Moldovans – concerned that the conflict in Ukraine would spread to their country

NPR’s Scott Simon speaks with Moldovan official Alexandru Flenchea about fears that Russia’s war in Ukraine could spill over into neighboring Moldova.


Russia’s invasion of Ukraine has Moldova worried that they could be next. The small country next to Ukraine has no NATO protection and only candidate status in the European Union. It has also struggled with a pro-Russian separatist movement for decades. And to this day, Russian troops are stationed in a breakaway region called Transnistria. We are joined now by Alexandru Flenchea. He’s the former deputy prime minister for reintegration and currently represents Moldova in the peacekeeping effort between that government, Russia, and Transnistria. Thanks so much for being with us, Mr. Flenchea.

ALEXANDRU FLENCHEA: Good morning. And I’m glad to be here.

SIMON: Why are Moldovans concerned with the war in Ukraine next door that they might get caught up in it?

FLENCHEA: Of all Ukraine’s neighbors, Moldova is closest to the battlefields. Russian cruise missiles overfly Moldovan airspace. Russian missile debris have fallen on Moldovan territory several times. So we have already encountered a number of significant security incidents. But one should not disregard the economic impact of this war on Moldova. Investments are not coming for these reasons because the war is next door. Moldovan businesspeople move their businesses to neighboring Romania, which provides them greater security because Romania’s EU and NATO member state.
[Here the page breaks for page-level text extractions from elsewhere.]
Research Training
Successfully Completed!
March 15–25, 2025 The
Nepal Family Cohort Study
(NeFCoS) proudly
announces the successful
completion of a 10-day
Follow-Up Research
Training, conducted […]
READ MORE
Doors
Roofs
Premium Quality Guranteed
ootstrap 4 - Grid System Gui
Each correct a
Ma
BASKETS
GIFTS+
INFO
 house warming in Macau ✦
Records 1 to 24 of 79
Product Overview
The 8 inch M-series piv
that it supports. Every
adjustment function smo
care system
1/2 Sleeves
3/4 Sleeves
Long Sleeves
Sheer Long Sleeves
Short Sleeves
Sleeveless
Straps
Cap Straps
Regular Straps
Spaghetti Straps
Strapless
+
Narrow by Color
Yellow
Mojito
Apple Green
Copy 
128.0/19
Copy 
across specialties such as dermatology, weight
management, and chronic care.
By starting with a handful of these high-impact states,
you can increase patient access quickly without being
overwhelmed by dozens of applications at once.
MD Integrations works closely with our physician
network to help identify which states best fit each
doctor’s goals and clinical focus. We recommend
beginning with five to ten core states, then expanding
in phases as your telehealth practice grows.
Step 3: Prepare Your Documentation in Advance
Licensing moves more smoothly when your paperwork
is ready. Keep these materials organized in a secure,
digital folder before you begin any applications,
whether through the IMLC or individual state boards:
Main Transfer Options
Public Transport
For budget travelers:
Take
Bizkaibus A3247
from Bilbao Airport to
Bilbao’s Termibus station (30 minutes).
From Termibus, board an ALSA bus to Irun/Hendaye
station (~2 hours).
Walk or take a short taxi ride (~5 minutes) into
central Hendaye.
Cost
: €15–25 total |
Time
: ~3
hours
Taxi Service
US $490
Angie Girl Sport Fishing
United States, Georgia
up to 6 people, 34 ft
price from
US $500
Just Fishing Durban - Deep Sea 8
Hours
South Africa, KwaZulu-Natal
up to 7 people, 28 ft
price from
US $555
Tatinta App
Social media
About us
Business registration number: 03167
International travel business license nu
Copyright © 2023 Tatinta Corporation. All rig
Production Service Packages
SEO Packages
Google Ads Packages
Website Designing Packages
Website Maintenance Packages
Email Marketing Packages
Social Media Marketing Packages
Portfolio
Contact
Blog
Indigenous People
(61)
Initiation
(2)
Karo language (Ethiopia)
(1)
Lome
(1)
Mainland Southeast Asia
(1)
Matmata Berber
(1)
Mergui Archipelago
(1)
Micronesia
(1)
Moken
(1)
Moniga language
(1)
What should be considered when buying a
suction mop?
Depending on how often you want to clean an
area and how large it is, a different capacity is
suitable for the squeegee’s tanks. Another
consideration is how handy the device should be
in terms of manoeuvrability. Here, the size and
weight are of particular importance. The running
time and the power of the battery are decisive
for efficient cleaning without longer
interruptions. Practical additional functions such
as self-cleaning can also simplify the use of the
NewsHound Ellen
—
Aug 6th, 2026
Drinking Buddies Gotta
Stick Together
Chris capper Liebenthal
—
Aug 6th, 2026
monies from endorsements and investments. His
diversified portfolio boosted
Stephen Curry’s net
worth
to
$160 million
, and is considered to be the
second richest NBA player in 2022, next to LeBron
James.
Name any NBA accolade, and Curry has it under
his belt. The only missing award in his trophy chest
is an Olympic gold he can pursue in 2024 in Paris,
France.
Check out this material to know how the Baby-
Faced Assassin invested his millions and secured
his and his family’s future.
SIMON: You oversee the Moldovan government’s peacekeeping efforts between the three sides. What has that been like? What have people been saying? What have you had to do?

FLENCHEA: My routine activity is basically attending the weekly meetings of the so-called Joint Control Commission, which has three components, a Moldovan delegation, Russian delegation and Transnistrian. What I found, to be honest, is lots of absurd. And the greatest absurd is that this so-called peacekeeping mission exists at all. Picture this – there is peacekeeper checkpoints along the division line, and these peacekeepers’ checkpoints are trilateral, which means that armed Moldovan, Transnistrian and Russian military do their service 24/7 together for 30 years. Do we need those peacekeepers at all? I’m pretty certain we don’t.

SIMON: Why is any of this necessary?

FLENCHEA: Because it is just a legal cover for Russia to maintain its military presence on Moldova’s soil. All of Moldova’s governments in the past 20 years have demanded that this mission be dismantled and replaced with an international civilian force under a relevant international mandate. Russia has always opposed that because, again, that gives them the pretext to maintain their military on Moldova’s soil.